Reading passage Block Start

However, “Pope John Paul II was given a small canister with Archbishop Romero’s blood,” he noted.

Msgr. Urioste recalled that when John Paul II arrived to San Salvador, the first thing he did “was go to the cathedral without telling anyone. The cathedral was closed, they had to go and look for someone to open it so that the Pope could enter and kneel before the tomb of Archbishop Romero.”

John Paul II asked during his visit that no one manipulate the memory of Archbishop Romero, Msgr. Urioste recalled, and lamented how “they politicized him.”

“The left had politicized him, putting him as their banner. And the right politicized him, saying things that are untrue about the bishop, that are purely false, they denigrated him.”

One of the things that the Church in El Salvador wants, Msgr. Urioste said, is that “the figure of the archbishop, known now a little more than he was before, is a cause for reflection, a motive for peace, a motive for forgiveness, a motive for reconciliation with one another, and that we all have more patience to renew ourselves and follow the paths that Archbishop Romero proposed to us.”

“I think that (Romero’s) figure is going to contribute a lot to a better meeting and reconciliation in El Salvador,” he said.

What Archbishop Romero really thought about Liberation Theology

Despite the many accusations leveled against the archbishop of San Salvador, his Vicar General said that Romero “never had a Marxist thought or Marxist ideology in his mind.”

“If there had been, the Vatican, which has studied so much, would not have beatified him, if they had found that he had Marxist interests.”

The real backbone of his closeness to the poor, he said, was the Gospel and the teaching of the Church.

“He was a servant of the Gospel, he never read anything from Liberation Theology, but he read the Bible.”

Msgr. Urioste noted that the archbishop’s library, “had all these books from the early Fathers of the Church, from the current Magisterium of the Church, but (he) never even opened any of the books from Liberation Theology, or Gustavo Gutiérrez, or of anyone else.”

“He read the Bible and there he encountered a Jesus in love with the poor and in this way started walking toward him,” he said.

Reading passage Block End
Information given Block Start

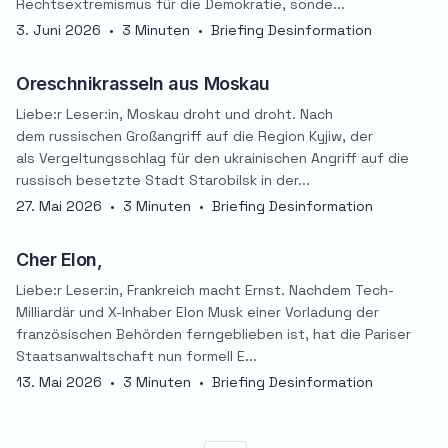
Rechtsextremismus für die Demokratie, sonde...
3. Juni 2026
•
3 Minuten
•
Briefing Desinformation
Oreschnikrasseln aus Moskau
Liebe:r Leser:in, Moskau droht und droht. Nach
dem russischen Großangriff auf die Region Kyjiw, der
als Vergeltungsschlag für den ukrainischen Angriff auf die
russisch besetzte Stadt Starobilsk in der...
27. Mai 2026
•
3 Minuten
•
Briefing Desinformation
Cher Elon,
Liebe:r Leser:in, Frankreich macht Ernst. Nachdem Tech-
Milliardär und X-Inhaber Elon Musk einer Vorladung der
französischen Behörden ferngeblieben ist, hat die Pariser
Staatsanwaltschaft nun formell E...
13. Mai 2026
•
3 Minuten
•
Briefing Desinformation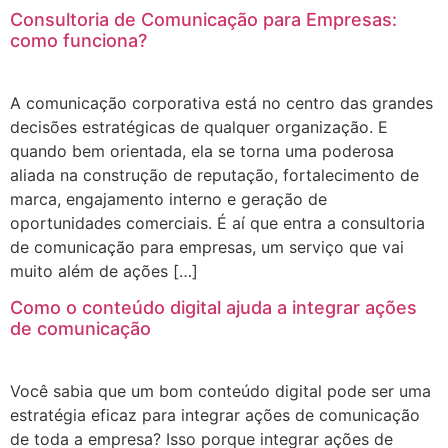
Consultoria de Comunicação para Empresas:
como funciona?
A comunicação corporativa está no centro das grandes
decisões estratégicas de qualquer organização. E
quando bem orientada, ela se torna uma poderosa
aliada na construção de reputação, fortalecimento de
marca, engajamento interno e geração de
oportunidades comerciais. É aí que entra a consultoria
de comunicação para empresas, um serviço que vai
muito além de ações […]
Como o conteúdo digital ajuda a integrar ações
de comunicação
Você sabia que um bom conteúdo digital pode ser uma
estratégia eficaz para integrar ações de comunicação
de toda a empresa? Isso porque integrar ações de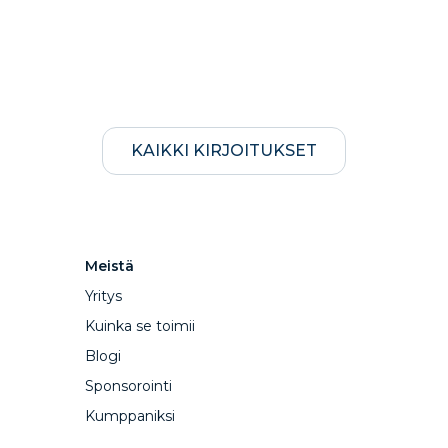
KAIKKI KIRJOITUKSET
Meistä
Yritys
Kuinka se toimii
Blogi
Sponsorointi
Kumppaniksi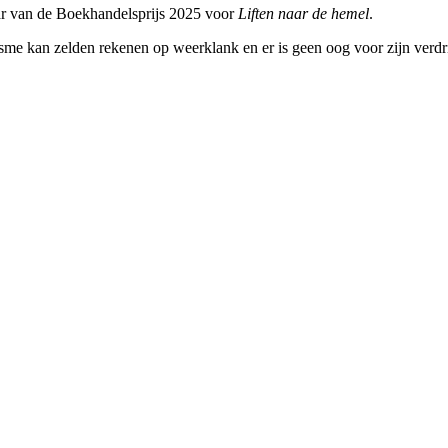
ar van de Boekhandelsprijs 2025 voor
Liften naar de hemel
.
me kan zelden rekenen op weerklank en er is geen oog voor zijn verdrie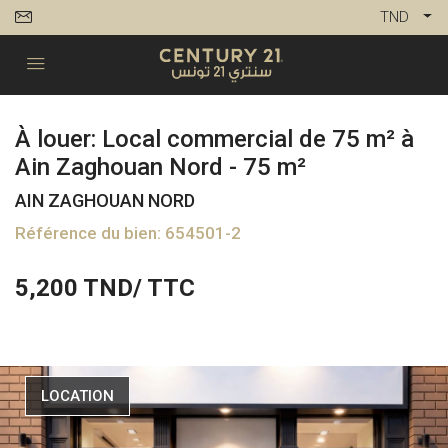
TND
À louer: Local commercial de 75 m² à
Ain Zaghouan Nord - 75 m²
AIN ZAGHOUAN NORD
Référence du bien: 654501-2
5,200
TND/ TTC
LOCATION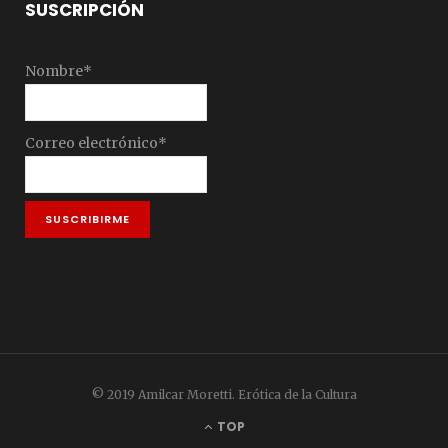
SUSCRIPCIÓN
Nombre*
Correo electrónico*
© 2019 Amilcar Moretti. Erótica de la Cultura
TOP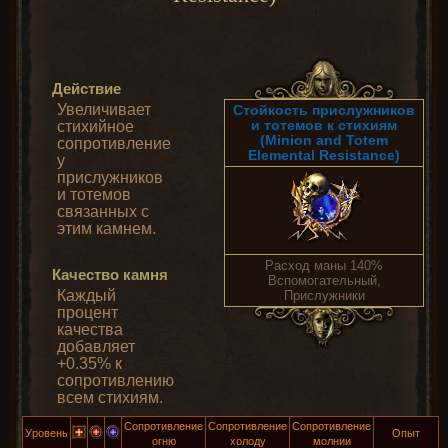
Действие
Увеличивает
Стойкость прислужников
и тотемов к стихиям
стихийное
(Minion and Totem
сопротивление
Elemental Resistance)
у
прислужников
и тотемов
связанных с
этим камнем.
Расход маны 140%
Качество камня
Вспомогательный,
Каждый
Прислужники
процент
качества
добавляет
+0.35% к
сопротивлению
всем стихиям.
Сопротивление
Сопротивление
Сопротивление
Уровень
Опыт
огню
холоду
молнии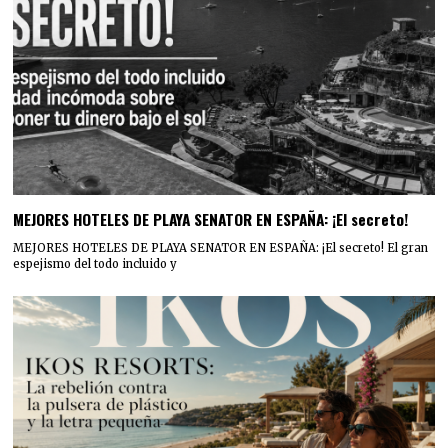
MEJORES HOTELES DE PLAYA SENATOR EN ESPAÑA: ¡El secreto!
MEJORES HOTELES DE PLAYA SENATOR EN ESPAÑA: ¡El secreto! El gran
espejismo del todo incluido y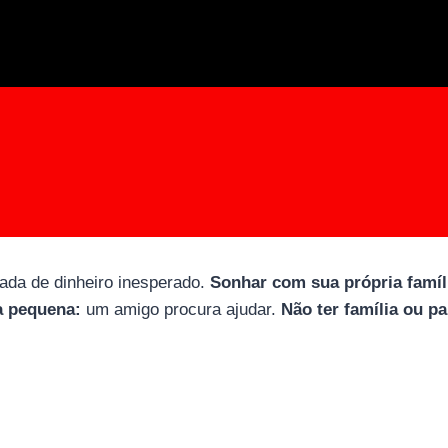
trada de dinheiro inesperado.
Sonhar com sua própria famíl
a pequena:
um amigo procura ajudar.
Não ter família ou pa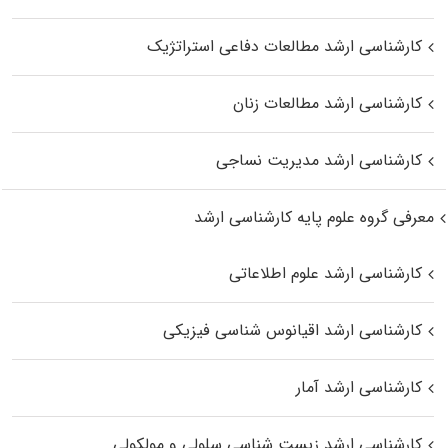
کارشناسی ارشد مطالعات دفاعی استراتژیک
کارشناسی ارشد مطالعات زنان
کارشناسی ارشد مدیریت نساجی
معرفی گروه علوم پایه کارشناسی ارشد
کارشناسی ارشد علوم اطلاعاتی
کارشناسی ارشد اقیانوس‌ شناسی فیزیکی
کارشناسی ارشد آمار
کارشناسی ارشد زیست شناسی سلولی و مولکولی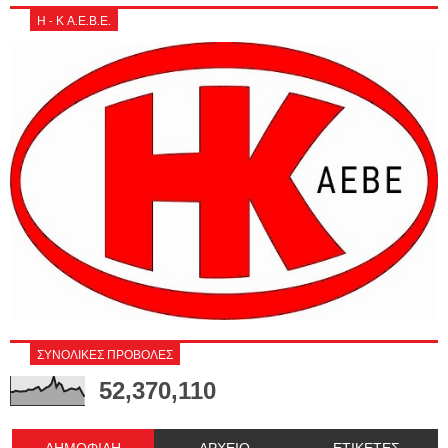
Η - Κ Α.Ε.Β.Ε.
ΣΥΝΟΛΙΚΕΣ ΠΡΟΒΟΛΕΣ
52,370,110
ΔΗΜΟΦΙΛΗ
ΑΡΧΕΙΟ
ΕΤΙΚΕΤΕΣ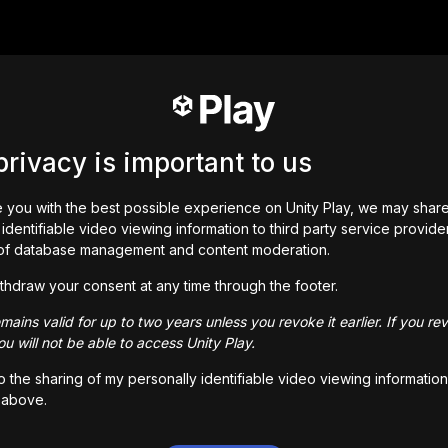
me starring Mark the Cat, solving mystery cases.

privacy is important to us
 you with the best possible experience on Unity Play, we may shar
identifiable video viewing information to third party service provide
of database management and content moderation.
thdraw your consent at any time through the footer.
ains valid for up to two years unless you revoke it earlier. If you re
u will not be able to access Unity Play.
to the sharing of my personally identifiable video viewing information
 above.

Information given Block End
Information given Block Start

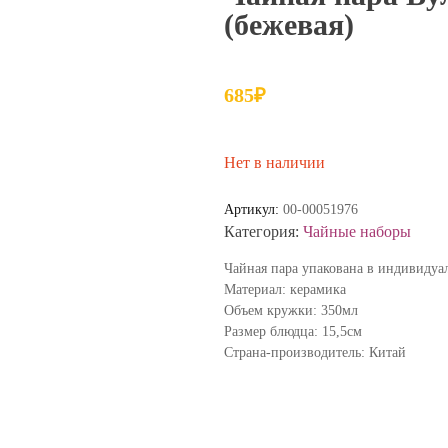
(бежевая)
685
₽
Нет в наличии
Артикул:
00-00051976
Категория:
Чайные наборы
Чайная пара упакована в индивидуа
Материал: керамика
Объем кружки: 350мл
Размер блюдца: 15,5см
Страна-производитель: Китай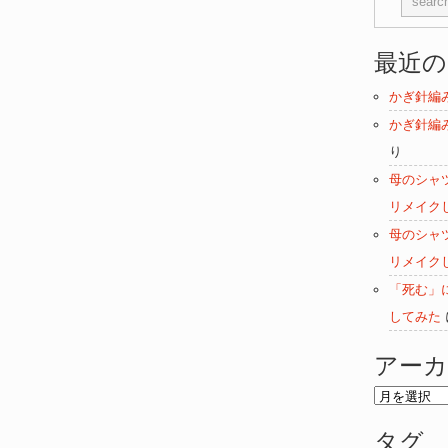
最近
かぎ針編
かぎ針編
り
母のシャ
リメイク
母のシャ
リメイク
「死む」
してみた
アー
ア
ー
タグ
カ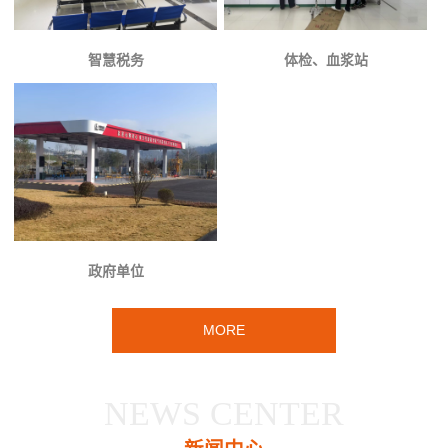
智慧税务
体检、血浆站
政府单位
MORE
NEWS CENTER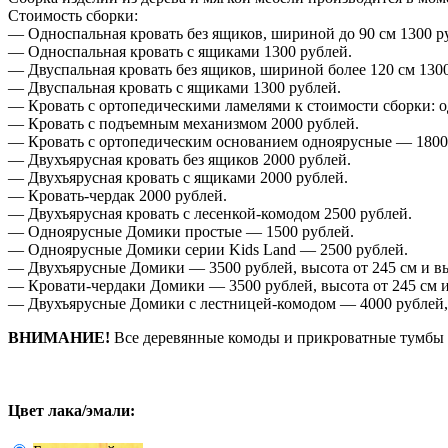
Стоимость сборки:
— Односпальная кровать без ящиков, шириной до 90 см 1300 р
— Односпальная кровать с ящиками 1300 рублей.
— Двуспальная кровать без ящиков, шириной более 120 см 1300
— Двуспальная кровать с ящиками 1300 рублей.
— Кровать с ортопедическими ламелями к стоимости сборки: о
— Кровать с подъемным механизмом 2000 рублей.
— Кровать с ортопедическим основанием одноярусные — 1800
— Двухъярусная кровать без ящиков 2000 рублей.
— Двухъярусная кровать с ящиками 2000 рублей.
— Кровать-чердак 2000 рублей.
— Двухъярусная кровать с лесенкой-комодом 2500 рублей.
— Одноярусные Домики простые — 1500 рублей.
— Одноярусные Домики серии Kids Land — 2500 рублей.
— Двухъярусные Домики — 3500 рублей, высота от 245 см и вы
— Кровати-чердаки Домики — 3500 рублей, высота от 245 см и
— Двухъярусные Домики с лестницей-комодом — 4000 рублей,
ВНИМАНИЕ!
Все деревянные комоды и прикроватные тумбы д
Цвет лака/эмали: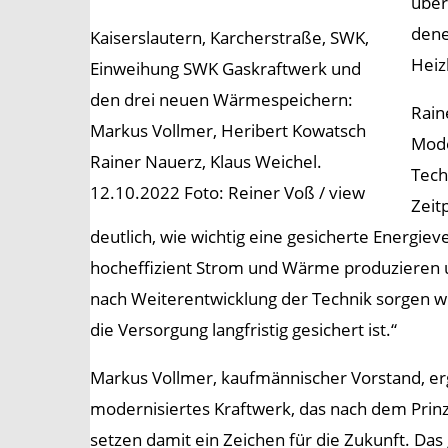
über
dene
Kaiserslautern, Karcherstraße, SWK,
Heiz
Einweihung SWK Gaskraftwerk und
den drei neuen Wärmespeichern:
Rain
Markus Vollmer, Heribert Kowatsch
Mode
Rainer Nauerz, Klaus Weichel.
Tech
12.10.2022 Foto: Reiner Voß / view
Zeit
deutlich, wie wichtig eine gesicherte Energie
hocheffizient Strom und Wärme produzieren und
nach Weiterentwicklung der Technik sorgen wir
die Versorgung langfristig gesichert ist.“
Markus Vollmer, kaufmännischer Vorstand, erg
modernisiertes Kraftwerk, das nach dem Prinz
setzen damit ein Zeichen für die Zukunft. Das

Information given Block End

_What this exercise asks_
1. Please list every item that Msgr. Urioste names with the words "a cause for" or "a motive for" when describing what the Church in El Salvador wants the archbishop's figure to be in the passage about Archbishop Romero.
2. Write the next part of the passage about Archbishop Romero, starting after its final sentence.
The lines have no connection to the passage about Archbishop Romero.

_Answers to the exercise_
1.
a cause for reflection
a motive for peace
a motive for forgiveness
a motive for reconciliation with one another

2.
What set Archbishop Romero apart

One of the most distinguishing characteristics of Archbishop Romero was “his great sense of work. He was an extremely hardworking man and devoted to his work day and night – until midnight and until dawn,” Msgr. Urioste said.

He recalled how the archbishop would begin to prepare his Sunday homilies the day before, and would always include three reflections on the Eucharist. When Romero preached, he made frequent reference to the Fathers of the Church, based his comments on Church teaching and related his thoughts to the country’s current reality.

“A homily that doesn’t have this relation with what is happening sounds the same here as in Ireland, in Paris, as anywhere,” the priest said.

He recalled how in Romero’s time the government was “a ferocious military dictatorship, which had ‘national security’ as it’s theme.”

Everyone who either sided with the poor or expressed concern for them “was accused of being communist, they were sent to be killed without thinking more. There were 70 thousand deaths like this in the country at that time,” Msgr. Urioste noted.

“The social economic reality was of a lot of poverty, of a great lack of unemployment, of low wages.”

Ultimately, Archbishop Romero’s beatification, the monsignor said, is “a triumph of the truth.”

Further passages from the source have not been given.